Monopolies, in the unpriviliged single-supplier sense, sometimes emerge as the result of individual firms acting to maximize their own profits over time, and are not to be feared or impeded. As long as monopolies are maintained by satisfying consumers in price, variety and quality, as opposed to physical threats, they are entirely appropriate, and not necessarily permanent.

I find the entire idea of 'consumer surplus' as generally useless, as the price that a consumer is willing to pay for a given good is extremely unstable and path dependent. It also seems strange to use a measure that highly overweights the Bill Gates of the world whose time opportunity costs prevent even just the amount of thought required to form an opinion of a price for most goods.
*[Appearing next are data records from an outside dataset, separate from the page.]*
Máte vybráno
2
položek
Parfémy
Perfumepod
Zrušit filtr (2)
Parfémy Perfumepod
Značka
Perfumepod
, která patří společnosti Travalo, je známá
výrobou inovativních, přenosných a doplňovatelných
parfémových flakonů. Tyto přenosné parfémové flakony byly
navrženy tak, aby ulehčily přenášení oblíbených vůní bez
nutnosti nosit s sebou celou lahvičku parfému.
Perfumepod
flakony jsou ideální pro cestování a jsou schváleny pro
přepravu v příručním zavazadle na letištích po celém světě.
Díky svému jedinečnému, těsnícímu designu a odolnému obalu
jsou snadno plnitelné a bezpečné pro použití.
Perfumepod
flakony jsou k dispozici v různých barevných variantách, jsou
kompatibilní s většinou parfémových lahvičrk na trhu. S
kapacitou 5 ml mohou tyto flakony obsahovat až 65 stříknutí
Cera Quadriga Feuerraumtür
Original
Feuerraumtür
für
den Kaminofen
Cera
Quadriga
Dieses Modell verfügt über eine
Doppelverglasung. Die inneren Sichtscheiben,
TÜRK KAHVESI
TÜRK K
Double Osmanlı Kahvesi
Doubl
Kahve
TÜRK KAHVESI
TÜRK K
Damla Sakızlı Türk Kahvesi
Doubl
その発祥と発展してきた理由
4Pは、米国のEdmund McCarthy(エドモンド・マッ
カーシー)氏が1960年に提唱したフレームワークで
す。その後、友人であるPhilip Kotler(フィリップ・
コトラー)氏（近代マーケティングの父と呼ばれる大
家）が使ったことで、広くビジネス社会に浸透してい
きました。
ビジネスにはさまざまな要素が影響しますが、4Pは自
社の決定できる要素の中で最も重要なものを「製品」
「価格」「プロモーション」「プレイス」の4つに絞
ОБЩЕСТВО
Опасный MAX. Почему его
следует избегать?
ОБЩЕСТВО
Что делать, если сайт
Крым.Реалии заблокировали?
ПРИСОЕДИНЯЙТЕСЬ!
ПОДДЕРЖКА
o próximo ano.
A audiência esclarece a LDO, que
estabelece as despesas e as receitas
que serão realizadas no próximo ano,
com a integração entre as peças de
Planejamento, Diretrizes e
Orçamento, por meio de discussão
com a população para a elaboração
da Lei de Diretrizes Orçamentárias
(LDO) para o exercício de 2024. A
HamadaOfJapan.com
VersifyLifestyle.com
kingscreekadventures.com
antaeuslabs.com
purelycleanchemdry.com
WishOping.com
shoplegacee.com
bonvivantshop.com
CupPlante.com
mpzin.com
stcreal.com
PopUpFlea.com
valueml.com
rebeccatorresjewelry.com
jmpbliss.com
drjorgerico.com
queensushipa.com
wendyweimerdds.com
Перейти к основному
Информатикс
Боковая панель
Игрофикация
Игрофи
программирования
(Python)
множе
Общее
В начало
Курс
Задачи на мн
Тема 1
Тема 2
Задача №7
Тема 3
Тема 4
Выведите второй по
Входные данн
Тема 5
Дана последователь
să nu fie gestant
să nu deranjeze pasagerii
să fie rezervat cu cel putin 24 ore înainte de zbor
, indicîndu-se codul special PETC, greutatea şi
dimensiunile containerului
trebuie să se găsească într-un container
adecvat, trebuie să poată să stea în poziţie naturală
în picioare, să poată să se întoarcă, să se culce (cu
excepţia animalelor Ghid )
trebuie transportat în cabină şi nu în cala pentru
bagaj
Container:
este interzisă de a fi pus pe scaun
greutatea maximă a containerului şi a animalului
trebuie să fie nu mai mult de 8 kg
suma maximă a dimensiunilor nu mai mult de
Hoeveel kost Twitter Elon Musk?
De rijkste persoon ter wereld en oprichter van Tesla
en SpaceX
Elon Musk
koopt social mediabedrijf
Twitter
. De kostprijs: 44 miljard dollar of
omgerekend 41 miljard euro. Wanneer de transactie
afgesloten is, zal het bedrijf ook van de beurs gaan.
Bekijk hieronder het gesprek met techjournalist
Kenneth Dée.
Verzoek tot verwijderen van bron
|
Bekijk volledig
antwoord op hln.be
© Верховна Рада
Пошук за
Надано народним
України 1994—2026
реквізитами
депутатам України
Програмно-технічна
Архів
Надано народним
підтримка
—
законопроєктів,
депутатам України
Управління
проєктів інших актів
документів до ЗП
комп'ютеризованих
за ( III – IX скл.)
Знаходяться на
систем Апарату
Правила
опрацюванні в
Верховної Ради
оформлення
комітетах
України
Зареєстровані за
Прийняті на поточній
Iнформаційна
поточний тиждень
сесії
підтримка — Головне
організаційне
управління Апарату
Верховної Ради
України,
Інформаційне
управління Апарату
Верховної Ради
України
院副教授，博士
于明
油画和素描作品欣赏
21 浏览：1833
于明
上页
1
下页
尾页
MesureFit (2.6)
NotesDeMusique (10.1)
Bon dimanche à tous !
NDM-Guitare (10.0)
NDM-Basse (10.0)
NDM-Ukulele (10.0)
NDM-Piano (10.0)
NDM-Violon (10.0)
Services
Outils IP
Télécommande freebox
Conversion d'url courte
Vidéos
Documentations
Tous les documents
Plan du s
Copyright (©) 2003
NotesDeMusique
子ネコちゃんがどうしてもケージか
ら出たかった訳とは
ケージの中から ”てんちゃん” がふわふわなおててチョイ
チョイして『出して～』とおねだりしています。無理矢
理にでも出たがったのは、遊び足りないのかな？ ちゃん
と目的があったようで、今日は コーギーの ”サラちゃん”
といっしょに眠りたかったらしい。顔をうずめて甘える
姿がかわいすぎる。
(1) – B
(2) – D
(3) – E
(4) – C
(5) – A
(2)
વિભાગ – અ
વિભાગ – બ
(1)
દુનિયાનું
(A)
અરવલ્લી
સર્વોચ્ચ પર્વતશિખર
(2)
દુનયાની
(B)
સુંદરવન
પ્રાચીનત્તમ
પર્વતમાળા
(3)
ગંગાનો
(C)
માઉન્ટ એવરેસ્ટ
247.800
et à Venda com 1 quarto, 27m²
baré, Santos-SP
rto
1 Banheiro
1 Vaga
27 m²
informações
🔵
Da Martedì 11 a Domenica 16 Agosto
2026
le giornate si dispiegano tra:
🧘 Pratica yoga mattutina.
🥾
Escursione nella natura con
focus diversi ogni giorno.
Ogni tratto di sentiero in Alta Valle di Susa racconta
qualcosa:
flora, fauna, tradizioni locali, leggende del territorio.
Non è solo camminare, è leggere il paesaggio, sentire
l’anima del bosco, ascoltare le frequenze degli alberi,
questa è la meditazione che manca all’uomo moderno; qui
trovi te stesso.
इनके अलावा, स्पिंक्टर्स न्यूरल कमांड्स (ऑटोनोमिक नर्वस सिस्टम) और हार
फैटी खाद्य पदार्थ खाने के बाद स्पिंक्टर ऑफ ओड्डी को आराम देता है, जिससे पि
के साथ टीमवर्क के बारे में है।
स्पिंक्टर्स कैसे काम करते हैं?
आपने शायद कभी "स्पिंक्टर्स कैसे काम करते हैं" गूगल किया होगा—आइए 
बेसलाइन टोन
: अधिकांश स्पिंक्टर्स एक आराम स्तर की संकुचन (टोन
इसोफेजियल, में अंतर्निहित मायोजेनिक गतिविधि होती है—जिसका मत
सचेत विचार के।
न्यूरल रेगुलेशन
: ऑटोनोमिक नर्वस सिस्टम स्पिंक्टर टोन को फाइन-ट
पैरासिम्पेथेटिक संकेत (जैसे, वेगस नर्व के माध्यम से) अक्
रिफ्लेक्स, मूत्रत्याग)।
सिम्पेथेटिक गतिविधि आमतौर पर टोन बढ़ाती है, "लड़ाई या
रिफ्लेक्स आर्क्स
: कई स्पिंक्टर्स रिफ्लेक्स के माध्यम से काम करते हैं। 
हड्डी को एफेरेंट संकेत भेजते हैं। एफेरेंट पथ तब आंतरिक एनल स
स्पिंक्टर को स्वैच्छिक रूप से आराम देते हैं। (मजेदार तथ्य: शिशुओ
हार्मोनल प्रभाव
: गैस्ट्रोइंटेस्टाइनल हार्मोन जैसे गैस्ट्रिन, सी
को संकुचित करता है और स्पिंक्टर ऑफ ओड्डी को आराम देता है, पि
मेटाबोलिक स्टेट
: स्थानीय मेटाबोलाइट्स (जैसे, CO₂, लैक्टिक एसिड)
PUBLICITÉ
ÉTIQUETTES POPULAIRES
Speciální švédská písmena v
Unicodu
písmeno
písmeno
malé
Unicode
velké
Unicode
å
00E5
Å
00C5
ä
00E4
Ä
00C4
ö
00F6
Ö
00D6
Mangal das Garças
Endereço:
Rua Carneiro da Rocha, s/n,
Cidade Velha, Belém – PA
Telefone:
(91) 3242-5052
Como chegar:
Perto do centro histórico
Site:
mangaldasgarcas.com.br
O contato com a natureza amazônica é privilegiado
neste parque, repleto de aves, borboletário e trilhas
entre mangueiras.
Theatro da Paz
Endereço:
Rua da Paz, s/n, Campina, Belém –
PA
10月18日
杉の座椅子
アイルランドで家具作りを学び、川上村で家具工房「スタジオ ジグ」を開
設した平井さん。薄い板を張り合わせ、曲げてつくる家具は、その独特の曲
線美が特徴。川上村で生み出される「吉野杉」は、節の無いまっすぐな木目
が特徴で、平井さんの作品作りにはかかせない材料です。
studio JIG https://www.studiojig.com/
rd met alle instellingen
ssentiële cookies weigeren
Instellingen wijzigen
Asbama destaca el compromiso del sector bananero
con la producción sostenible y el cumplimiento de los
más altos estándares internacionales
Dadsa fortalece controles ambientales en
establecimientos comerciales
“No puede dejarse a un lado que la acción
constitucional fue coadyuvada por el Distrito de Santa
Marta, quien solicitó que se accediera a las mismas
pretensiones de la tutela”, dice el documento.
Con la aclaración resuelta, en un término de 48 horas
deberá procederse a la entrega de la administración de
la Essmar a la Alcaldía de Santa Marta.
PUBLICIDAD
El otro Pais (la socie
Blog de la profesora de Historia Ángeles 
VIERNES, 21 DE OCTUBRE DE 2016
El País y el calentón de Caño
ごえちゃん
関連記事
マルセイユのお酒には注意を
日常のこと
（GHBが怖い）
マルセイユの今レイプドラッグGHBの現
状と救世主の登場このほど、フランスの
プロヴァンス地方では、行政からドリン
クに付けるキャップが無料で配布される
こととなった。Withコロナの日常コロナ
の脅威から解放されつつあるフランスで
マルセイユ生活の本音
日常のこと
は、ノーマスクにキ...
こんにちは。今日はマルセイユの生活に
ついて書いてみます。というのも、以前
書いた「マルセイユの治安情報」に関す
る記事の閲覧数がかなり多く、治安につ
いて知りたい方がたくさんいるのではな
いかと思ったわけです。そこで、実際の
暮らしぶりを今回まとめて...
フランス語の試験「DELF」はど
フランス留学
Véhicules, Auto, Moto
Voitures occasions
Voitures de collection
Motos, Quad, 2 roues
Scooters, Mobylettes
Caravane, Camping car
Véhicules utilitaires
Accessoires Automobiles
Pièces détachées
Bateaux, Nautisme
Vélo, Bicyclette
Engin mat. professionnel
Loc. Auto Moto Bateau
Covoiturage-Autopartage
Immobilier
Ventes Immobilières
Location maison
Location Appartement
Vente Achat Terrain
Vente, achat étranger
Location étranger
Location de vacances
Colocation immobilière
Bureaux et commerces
My point overall is that prices are an allocation tool and a signal, not a collective value measure.

Regards, Don

gene berman

All of you guys find a particular tree and "bark up it." And, in so doing, the particular tree that hasn't been barked up but has been pissed on by neglect is the most important of all: some method for determining the composite valuation of future goods as against those in the present. No other method than that furnished by a private market for the real things comprehended in the words "tools of production" and a capital market which produces loan prices (to include not only the presently prevailing discount of future goods but also ineradicable riskiness arising from the intended project itself) can possibly enable a director to determine the magnitude called "costs." The mere allocation of raw materials and labor to the production of specific goods chosen on some basis that seems rational to the director is only a small part of the total problem. Thwere are matters to be considered having to do with whether to construct large machines which will operate at the highest capacity possible or many smaller machines

gene berman

shit--posted accidentally before finishing. But that's OK--you get the idea.

gene berman

It should also be noted that only by making the comparisons referred to can the "director" establish whether or not the project is proceeding properly, whether it is not (i.e., incurring losses) and to what extent and at what rate such capital must be replaced (to avoid consumption of the "seed corn"). I'd say "back to the drawing board," except that's the wrong place to solve the problem posed.